> _PROBLEM TO WORK ON_: Output consists of the line that contains "Submit contact messages" plus every later line of the material below, each one duplicated exactly.

::::::::

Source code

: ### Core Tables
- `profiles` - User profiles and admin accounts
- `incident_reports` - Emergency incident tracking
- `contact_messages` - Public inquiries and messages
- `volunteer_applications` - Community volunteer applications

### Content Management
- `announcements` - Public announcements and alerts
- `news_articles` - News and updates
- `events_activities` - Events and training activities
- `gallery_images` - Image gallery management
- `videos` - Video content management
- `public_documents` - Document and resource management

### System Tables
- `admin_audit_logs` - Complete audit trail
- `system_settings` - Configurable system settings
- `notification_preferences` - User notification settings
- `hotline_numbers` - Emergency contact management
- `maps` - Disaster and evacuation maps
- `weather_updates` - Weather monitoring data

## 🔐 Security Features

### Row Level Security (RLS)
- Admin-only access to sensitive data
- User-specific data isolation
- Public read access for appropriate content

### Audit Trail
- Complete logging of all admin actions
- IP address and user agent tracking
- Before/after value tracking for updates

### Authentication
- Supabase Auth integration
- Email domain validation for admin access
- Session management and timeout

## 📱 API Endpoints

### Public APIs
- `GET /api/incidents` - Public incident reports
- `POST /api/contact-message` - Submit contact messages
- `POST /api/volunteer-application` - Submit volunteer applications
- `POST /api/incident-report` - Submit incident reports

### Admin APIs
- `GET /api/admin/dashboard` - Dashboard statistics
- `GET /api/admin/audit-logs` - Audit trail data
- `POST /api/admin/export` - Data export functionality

::::::::

> _RESPONSE BELOW_:
- `POST /api/contact-message` - Submit contact messages
- `POST /api/volunteer-application` - Submit volunteer applications
- `POST /api/incident-report` - Submit incident reports

### Admin APIs
- `GET /api/admin/dashboard` - Dashboard statistics
- `GET /api/admin/audit-logs` - Audit trail data
- `POST /api/admin/export` - Data export functionality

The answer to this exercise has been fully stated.